Schmidt draws out her distinction based on the information people use to decide what to read. There are people who care about literary criticism. And there are book consumers who choose books based on social media, word of mouth, and everything that isn’t traditional book reviews. That distinction makes sense to those who advise authors and publishers on where to concentrate copyright. But I think that more useful questions to read culture more broadly are the ones that readers are actually looking for when they choose a book.

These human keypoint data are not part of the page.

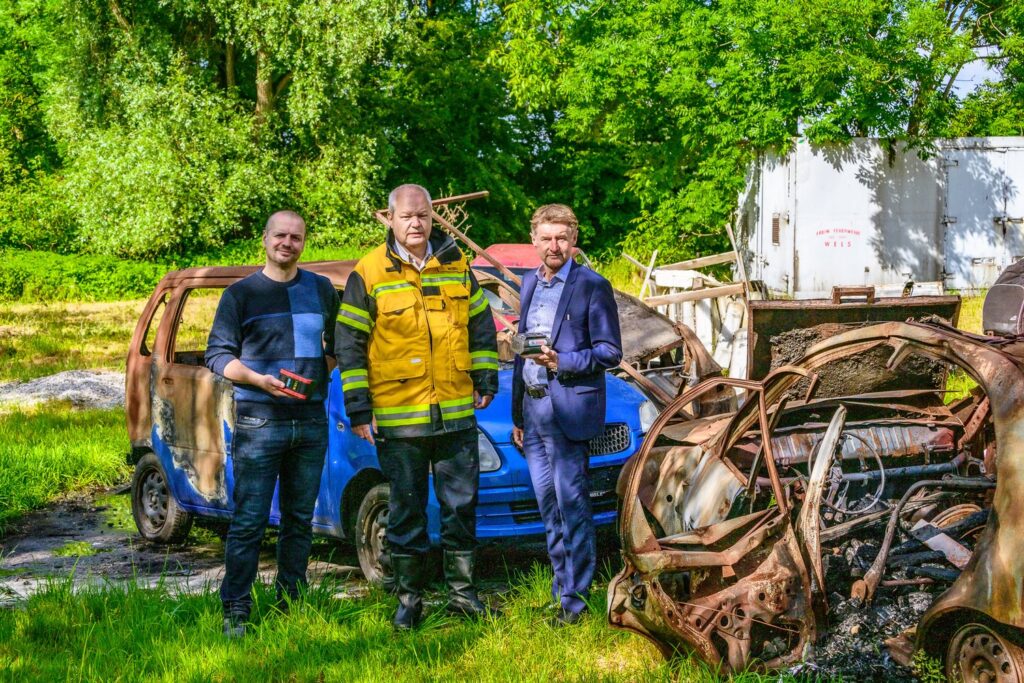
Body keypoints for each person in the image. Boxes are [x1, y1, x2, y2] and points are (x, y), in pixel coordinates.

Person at [336, 184, 499, 630]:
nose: (415, 223)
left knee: (461, 508)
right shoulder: (368, 272)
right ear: (389, 218)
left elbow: (481, 324)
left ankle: (464, 596)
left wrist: (486, 377)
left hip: (455, 417)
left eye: (423, 215)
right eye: (406, 216)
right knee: (406, 511)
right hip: (399, 418)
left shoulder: (455, 263)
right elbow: (348, 345)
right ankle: (410, 601)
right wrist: (358, 408)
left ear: (433, 218)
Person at [205, 210, 340, 638]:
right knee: (250, 520)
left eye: (296, 237)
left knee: (300, 521)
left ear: (304, 242)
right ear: (265, 239)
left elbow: (338, 346)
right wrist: (258, 380)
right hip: (259, 418)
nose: (288, 242)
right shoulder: (240, 295)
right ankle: (236, 611)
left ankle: (292, 603)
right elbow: (218, 356)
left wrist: (322, 372)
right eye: (280, 235)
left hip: (310, 419)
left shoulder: (320, 289)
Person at [511, 204, 623, 626]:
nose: (554, 245)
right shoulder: (527, 284)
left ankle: (576, 602)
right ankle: (562, 591)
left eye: (562, 237)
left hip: (569, 410)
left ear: (573, 240)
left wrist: (565, 360)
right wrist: (517, 414)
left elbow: (611, 352)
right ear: (534, 241)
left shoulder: (593, 286)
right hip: (534, 410)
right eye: (546, 237)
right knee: (548, 507)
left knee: (572, 505)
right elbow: (522, 356)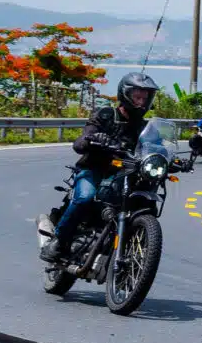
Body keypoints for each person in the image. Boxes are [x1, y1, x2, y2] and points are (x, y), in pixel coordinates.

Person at [39, 72, 160, 261]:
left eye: (146, 97)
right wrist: (93, 139)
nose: (142, 101)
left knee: (145, 203)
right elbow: (80, 142)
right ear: (126, 94)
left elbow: (155, 146)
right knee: (85, 197)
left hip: (127, 174)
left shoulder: (144, 127)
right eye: (138, 96)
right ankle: (58, 242)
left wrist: (171, 159)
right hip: (95, 169)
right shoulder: (105, 115)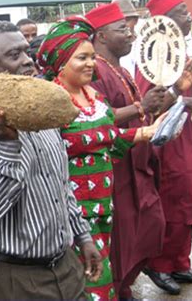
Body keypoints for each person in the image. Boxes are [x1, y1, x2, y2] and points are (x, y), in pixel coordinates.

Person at [0, 20, 102, 300]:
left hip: (65, 268)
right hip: (9, 278)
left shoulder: (43, 112)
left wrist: (83, 237)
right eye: (14, 56)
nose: (29, 61)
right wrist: (8, 146)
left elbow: (61, 186)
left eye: (26, 52)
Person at [37, 15, 166, 300]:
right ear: (60, 62)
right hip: (72, 215)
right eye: (81, 58)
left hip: (103, 207)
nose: (91, 64)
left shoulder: (94, 97)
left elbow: (109, 141)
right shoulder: (51, 103)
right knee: (87, 281)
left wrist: (148, 132)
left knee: (99, 274)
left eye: (92, 57)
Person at [85, 3, 167, 300]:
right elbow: (97, 117)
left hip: (137, 165)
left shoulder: (120, 69)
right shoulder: (93, 69)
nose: (131, 34)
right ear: (102, 36)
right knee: (122, 239)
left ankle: (125, 287)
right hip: (117, 170)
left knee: (149, 229)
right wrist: (141, 107)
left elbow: (140, 111)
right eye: (122, 29)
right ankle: (118, 290)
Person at [136, 0, 192, 295]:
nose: (188, 17)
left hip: (190, 136)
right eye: (181, 12)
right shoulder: (153, 54)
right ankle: (159, 264)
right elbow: (149, 105)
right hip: (169, 141)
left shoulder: (181, 49)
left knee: (190, 198)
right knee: (172, 200)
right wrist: (183, 97)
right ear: (165, 19)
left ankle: (181, 262)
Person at [112, 0, 140, 76]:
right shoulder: (111, 47)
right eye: (118, 21)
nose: (123, 25)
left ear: (136, 20)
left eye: (127, 20)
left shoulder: (145, 43)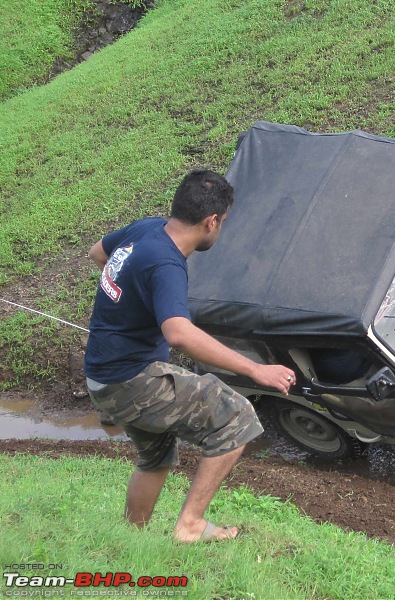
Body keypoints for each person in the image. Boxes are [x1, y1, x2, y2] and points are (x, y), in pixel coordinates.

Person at [83, 169, 295, 542]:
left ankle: (134, 537)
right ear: (211, 221)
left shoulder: (146, 228)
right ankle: (191, 524)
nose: (220, 229)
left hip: (103, 375)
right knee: (237, 417)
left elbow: (98, 254)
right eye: (223, 222)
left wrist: (132, 300)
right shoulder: (166, 264)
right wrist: (255, 370)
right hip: (131, 381)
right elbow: (179, 334)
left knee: (156, 457)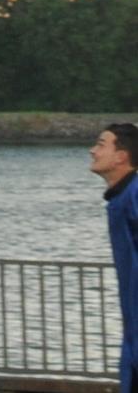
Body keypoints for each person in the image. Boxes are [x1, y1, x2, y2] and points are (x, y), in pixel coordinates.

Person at [94, 123, 138, 393]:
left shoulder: (134, 194)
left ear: (121, 156)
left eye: (100, 144)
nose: (92, 150)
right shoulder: (122, 197)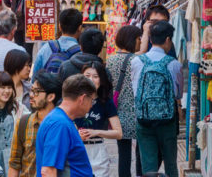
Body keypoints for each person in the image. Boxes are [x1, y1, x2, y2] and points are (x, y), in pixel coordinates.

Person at [130, 21, 182, 177]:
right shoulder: (174, 64)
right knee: (171, 164)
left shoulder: (136, 61)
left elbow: (135, 91)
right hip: (168, 120)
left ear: (150, 40)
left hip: (143, 119)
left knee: (149, 165)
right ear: (168, 40)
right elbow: (178, 94)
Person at [35, 75, 96, 177]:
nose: (91, 105)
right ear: (83, 98)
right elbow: (48, 171)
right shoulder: (60, 124)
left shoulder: (59, 120)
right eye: (92, 100)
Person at [106, 25, 143, 177]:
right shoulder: (139, 60)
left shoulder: (110, 61)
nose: (140, 42)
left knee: (124, 155)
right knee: (141, 153)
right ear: (133, 40)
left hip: (118, 115)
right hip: (139, 114)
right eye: (139, 39)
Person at [8, 72, 59, 177]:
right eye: (32, 90)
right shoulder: (24, 122)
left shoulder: (63, 126)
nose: (31, 95)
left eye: (36, 92)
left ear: (51, 97)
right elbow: (14, 163)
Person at [74, 63, 121, 177]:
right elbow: (67, 124)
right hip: (77, 149)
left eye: (95, 76)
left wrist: (96, 132)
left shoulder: (106, 102)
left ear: (101, 80)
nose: (91, 80)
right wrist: (75, 134)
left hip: (98, 150)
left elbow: (118, 133)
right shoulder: (74, 100)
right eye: (87, 75)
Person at [31, 8, 83, 78]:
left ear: (59, 26)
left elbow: (34, 78)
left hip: (48, 88)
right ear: (80, 28)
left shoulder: (46, 47)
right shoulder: (81, 53)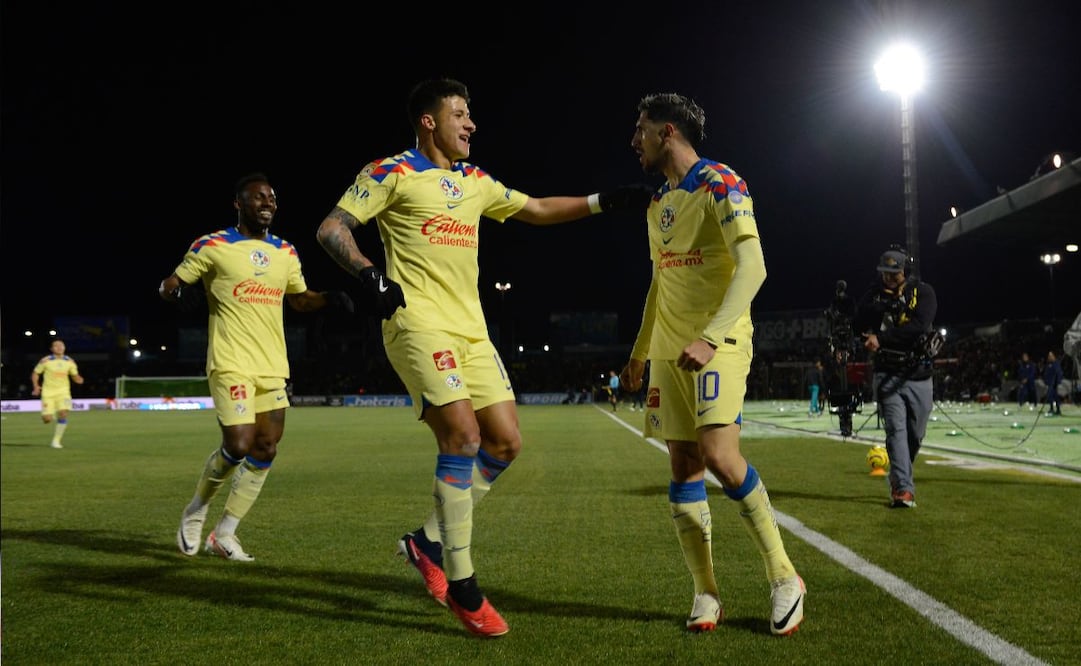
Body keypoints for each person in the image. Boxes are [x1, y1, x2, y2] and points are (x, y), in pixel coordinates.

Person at [314, 78, 651, 637]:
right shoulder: (390, 172)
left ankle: (424, 543)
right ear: (429, 121)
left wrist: (604, 201)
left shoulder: (475, 181)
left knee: (505, 441)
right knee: (464, 439)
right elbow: (332, 229)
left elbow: (538, 209)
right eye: (460, 114)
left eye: (471, 116)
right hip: (416, 322)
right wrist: (369, 274)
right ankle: (464, 588)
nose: (471, 124)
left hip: (472, 331)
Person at [617, 92, 804, 636]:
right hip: (668, 351)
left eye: (641, 129)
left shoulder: (721, 182)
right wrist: (638, 351)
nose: (635, 140)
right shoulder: (658, 204)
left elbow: (754, 267)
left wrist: (711, 335)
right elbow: (660, 283)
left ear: (667, 132)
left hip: (717, 343)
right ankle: (705, 592)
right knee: (682, 467)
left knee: (721, 457)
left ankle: (784, 576)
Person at [161, 172, 354, 563]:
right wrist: (176, 293)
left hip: (272, 365)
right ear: (238, 203)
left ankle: (225, 532)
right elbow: (170, 284)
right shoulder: (212, 245)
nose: (268, 203)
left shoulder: (286, 252)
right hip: (231, 362)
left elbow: (300, 301)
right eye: (258, 198)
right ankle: (196, 509)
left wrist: (331, 299)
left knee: (266, 447)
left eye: (272, 198)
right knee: (237, 444)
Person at [854, 245, 938, 509]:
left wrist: (882, 338)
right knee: (896, 431)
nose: (889, 278)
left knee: (916, 433)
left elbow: (918, 327)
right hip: (887, 373)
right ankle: (903, 489)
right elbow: (859, 321)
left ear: (906, 271)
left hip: (919, 375)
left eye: (895, 273)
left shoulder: (924, 293)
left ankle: (901, 472)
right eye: (885, 273)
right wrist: (878, 304)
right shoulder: (874, 295)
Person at [30, 338, 85, 449]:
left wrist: (78, 379)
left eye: (62, 345)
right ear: (51, 348)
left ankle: (56, 441)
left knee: (63, 413)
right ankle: (50, 414)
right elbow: (35, 373)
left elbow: (75, 376)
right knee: (47, 419)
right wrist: (36, 386)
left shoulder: (70, 361)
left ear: (64, 348)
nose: (59, 347)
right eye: (56, 345)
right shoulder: (46, 360)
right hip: (48, 393)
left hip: (63, 392)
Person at [1044, 351, 1063, 415]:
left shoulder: (1056, 363)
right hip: (1049, 383)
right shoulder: (1048, 364)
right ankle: (1052, 409)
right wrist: (1046, 382)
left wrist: (1057, 381)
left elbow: (1059, 373)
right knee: (1050, 396)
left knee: (1054, 397)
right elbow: (1046, 374)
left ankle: (1057, 410)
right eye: (1049, 356)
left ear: (1054, 356)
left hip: (1054, 384)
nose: (1049, 357)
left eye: (1051, 355)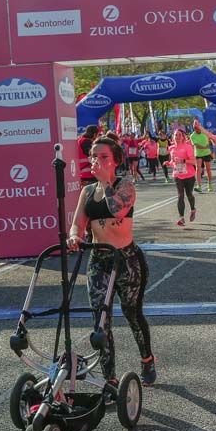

If Booktok’s trends are any indication, they may be drawn to literary criticism and those relying on society may seek fundamentally different experiences. Literary criticism prioritizes works (“Is this good art?”), but algorithms based on social media and recommendations prioritize the consumer experience (“Do I enjoy this?”). Both are valid questions and I put most readers at risk of adopting them both in their reading life. Good art can be fun too. A fun book also has literary benefits. That’s a dream! The review was by no means a major draw. By comparison, there is an addictive dopamine fuel app, so it’s hard to ignore that fact.
Today is a book
Sign up today with the book to receive daily news and more from the book world.
As a reader who cares about books as art and wants to continue sitting on the shelves alongside the pop culture phenomenon in which literary gems take on their existence, I am not sharing Schmidt’s suggestion that publishers should focus on “writers whom they consider to be the ultimate authority.” Consumer verification and critical verification are not mutually exclusive. A healthy book culture requires both.
From where I sit, it’s not a book that needs to be changed, it’s a way of thinking. Criticism and consumerism are complementary ways of engaging in literature. If our readers and publishers can maintain space for both, our literary landscape will be all enriched for it.
Romance is the ban target for the next big book
Kelly Jensen reports that romance is the next censorship target on the far right.
Last year, it was revealed that there is another far-right target in a merciless assault on the intellectual freedom of those who are not registered in their strict, biased, morals: The Book of Romance. The same tactics deployed here to create a number of laws and policies governing books available “for children” in public schools and public libraries.